Internet marketers create websites and blogs to provide their products and services. Basically, their main goal is to earn money. This is the main reason why most of the web site owners only concentrate on the website's rank as well as the design and its contents. Well, users don't really care apart from the design and the contents of your website. They will not even care about the security of your blog or website. But by making a website even if security isn't your primary concern, it has to be your top priority.
The secure your wordpress site Codex has an outline of what permissions are acceptable. File and directory permissions can be changed through an FTP client or within the administrative page from the web host.
Don't make the mistake of thinking that your web host will have your back as far as WordPress copies go. Not always. It has been my experience that the hosting company may or might not be read the article doing proper backups, while they say that they do. Why take that kind of chance?
Exploit Scanner goes through the files on your site database, comment and place tables seeking anything suspicious. It also notifies you for plugin names. It does not remove anything, it warns you for potential threats.
It is really sexy to fan the flames of fear.

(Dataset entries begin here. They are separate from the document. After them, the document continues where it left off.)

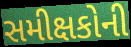
સમીક્ષકોની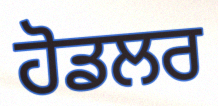
ਹੋਡਲਰ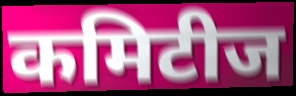
कमिटीज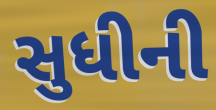
સુધીની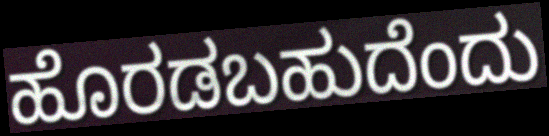
ಹೊರಡಬಹುದೆಂದುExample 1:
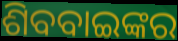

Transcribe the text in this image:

ଶିବବାଇଙ୍କର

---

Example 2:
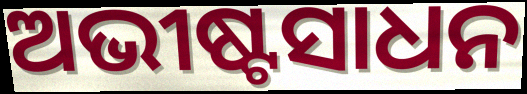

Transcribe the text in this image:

ଅଭୀଷ୍ଟସାଧନ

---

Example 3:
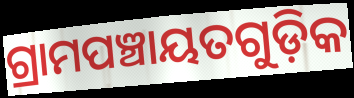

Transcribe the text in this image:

ଗ୍ରାମପଞ୍ଚାୟତଗୁଡ଼ିକ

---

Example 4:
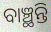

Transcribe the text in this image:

ବାଞ୍ଛନ୍ତି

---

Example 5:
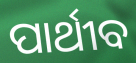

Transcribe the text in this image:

ପାର୍ଥୀବ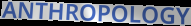
ANTHROPOLOGY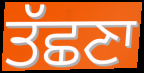
ਤੱਛਣਾ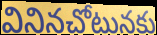
వినినచోటునకు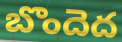
బొందెద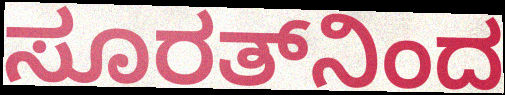
ಸೂರತ್‌ನಿಂದ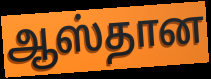
ஆஸ்தான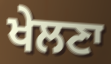
ਖੇਲਣਾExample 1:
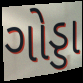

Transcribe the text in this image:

ગોડ્ડા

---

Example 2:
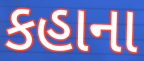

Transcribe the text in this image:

કહાના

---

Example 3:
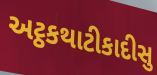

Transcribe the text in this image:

અટ્ઠકથાટીકાદીસુ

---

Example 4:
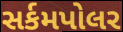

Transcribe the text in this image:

સર્કમપોલર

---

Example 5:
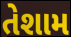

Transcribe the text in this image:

તેશામ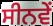
ਸੀਨਵੇਂ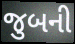
જુબનીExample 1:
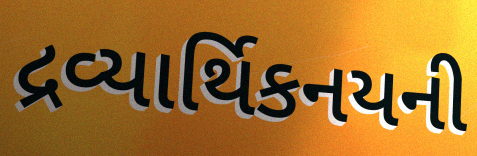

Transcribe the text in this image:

દ્રવ્યાર્થિકનયની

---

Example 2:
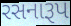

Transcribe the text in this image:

રસનારૂપ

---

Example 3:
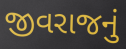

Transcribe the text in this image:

જીવરાજનું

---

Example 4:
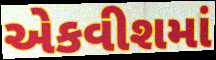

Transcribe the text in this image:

એકવીશમાં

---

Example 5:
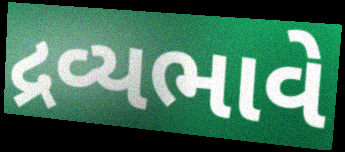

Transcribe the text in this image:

દ્રવ્યભાવેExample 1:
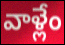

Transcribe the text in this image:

వాళ్లేం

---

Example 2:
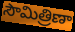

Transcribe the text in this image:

సౌమిత్రిణా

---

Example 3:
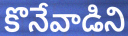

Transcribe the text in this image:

కొనేవాడిని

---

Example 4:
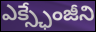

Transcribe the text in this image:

ఎక్స్ఛేంజీని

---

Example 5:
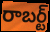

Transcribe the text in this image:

రాబర్ట్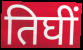
तिघीं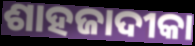
ଶାହଜାଦୀକା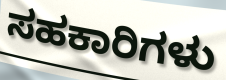
ಸಹಕಾರಿಗಳುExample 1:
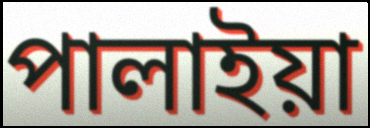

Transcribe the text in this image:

পালাইয়া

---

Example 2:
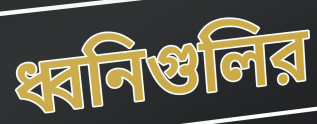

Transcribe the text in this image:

ধ্বনিগুলির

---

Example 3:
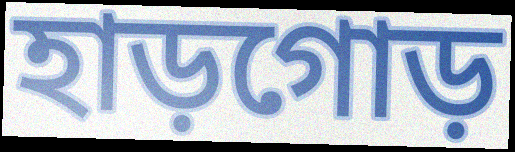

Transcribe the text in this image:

হাড়গোড়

That's what click site bloggers and journalists and politicians and public figures mostly do. It's terrific for readership and it brings money into the war chests. Balderdash.
There is another problem you have with WordPress. People always know where they can login and they also could visit with your login form and try a different combination of user accounts and passwords out. In order to stop this from happening you need to set up Login Lockdown. It's a plugin that allows users to attempt to login with a password three times. After that the IP address will be banned from the server for a certain timeframe.